Data excerpts:
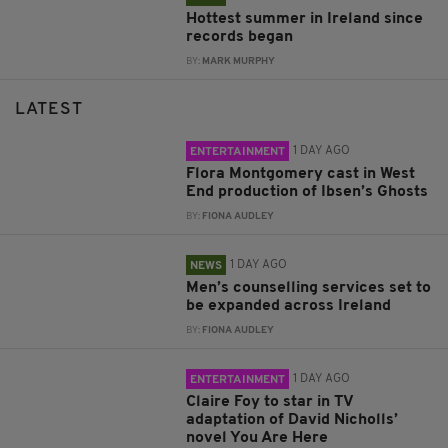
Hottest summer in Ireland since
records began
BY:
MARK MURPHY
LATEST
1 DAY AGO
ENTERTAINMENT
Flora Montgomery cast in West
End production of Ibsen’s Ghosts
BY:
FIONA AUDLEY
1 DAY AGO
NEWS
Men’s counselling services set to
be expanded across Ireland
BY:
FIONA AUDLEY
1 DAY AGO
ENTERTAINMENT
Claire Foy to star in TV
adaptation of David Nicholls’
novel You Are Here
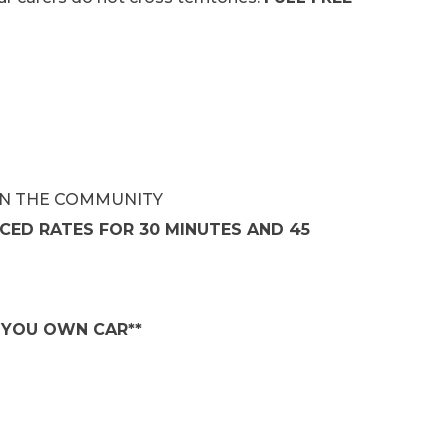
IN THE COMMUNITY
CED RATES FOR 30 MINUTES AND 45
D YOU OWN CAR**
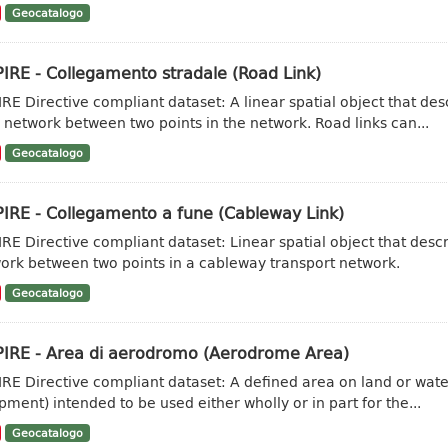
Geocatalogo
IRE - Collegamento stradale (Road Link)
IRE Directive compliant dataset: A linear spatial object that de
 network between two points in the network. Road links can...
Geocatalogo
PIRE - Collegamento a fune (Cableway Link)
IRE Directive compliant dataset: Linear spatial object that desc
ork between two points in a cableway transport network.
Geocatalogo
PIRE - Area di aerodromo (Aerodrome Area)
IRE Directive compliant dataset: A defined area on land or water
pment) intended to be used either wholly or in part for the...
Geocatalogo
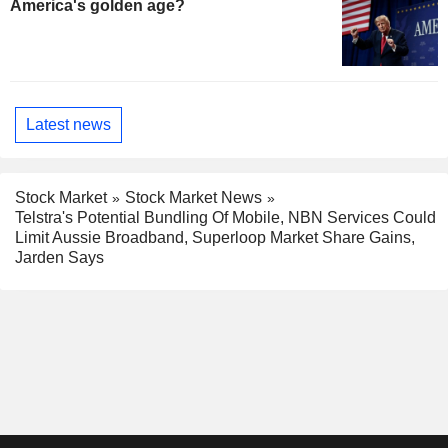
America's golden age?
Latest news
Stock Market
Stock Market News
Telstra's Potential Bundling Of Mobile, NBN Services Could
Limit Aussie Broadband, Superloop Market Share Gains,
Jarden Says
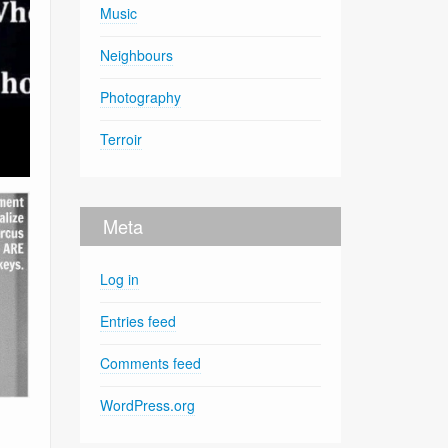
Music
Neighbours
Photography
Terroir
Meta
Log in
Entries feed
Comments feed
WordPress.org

> [ASSIGNMENT]
Only the lines from the one containing "network between two" through the end of the records above should be retyped, exactly as they stand, with any pictures left out.

> [RESPONSE TO THIS TASK]
 network between two points in the network. Road links can...
Geocatalogo
PIRE - Collegamento a fune (Cableway Link)
IRE Directive compliant dataset: Linear spatial object that desc
ork between two points in a cableway transport network.
Geocatalogo
PIRE - Area di aerodromo (Aerodrome Area)
IRE Directive compliant dataset: A defined area on land or water
pment) intended to be used either wholly or in part for the...
Geocatalogo
America's golden age?
Latest news
Stock Market
Stock Market News
Telstra's Potential Bundling Of Mobile, NBN Services Could
Limit Aussie Broadband, Superloop Market Share Gains,
Jarden Says
Music
Neighbours
Photography
Terroir
Meta
Log in
Entries feed
Comments feed
WordPress.org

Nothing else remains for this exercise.